=== Travail demandé ===
Renvoyez à l'identique le passage de l'article sur Twitter et la manipulation de l'opinion, depuis « Au troisième trimestre » jusqu'à « un d’état d’ivresse. » inclus.

Le réseau social a présenté mercredi 5 février son plan de bataille pour éviter toute manipulation de l’opinion publique à l’approche de la campagne américaine. Mais le dispositif est mis en place tardivement et rien ne dit qu'il atteindra ses objectifs.
Au troisième trimestre 2019, Twitter comptait 145 millions d'utilisateurs quotidiens monétisables, c'est-à-dire qui ont été exposés à une publicité sur une journée donnée. © Gage Skidmore / Flickr
En juin dernier, un montage retweeté par le président américain Donald Trump montrait la démocrate Nancy Pelosi manifestement alcoolisée lors d’une conférence de presse. Des dizaines de milliers de d’internautes avaient réagi, atterrés par le comportement de la présidente de la Chambre des représentants. Sans s’apercevoir que la vidéo avait été ralentie pour faire croire à un d’état d’ivresse.
Mettre fin aux « deepfake »

=== Enregistrements fournis ===

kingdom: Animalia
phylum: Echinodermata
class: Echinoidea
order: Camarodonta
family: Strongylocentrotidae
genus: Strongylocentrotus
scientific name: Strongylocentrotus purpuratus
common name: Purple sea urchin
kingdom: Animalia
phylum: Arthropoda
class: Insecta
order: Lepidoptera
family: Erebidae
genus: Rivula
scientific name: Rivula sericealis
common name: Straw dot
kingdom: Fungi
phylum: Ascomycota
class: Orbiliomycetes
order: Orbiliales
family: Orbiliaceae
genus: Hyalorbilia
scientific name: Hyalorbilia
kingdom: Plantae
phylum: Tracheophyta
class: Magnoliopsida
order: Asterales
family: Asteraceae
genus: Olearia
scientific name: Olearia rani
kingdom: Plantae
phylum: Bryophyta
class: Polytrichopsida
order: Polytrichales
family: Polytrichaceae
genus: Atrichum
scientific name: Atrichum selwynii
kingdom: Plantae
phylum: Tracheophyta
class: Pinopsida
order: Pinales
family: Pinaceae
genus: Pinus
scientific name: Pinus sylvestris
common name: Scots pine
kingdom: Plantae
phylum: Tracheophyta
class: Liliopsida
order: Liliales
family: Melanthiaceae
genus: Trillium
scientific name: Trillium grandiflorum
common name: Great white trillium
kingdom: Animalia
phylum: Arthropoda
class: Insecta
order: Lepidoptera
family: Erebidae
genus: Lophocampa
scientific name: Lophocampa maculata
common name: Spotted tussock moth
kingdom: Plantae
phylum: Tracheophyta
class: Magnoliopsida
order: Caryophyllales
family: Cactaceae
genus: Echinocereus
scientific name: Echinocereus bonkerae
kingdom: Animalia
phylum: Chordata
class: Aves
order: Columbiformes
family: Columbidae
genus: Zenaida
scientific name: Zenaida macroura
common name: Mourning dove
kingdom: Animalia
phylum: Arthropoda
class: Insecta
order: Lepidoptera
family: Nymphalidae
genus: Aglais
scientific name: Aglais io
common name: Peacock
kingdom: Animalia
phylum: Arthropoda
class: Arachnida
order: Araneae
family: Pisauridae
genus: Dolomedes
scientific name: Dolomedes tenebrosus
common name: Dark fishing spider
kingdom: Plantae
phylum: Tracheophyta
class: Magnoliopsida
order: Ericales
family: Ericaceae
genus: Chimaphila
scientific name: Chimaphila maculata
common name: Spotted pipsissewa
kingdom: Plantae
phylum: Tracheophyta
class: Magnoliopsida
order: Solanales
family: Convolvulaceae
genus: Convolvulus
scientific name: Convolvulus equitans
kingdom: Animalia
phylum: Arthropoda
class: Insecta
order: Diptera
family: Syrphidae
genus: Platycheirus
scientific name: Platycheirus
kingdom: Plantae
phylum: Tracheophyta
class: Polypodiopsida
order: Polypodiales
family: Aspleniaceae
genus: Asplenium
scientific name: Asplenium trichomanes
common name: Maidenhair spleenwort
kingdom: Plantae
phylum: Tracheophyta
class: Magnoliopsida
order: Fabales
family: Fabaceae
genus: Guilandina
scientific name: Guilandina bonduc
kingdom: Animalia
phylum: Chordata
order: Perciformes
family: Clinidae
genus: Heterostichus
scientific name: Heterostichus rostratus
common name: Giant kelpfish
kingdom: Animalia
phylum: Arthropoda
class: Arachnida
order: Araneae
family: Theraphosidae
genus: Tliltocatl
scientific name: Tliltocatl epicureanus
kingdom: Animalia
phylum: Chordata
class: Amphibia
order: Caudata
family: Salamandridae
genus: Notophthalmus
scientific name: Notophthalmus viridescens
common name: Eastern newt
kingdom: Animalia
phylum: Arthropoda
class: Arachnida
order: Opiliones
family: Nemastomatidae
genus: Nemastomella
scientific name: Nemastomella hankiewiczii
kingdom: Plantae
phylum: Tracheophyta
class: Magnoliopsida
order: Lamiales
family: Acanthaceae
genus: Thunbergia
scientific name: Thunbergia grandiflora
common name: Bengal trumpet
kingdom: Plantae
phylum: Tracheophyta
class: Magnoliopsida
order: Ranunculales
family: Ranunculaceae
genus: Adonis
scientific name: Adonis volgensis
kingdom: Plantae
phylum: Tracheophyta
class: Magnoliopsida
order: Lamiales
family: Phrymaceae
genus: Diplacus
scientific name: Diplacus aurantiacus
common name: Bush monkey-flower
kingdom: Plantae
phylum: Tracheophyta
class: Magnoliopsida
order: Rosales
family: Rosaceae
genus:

=== Réponse attendue ===
Au troisième trimestre 2019, Twitter comptait 145 millions d'utilisateurs quotidiens monétisables, c'est-à-dire qui ont été exposés à une publicité sur une journée donnée. © Gage Skidmore / Flickr
En juin dernier, un montage retweeté par le président américain Donald Trump montrait la démocrate Nancy Pelosi manifestement alcoolisée lors d’une conférence de presse. Des dizaines de milliers de d’internautes avaient réagi, atterrés par le comportement de la présidente de la Chambre des représentants. Sans s’apercevoir que la vidéo avait été ralentie pour faire croire à un d’état d’ivresse.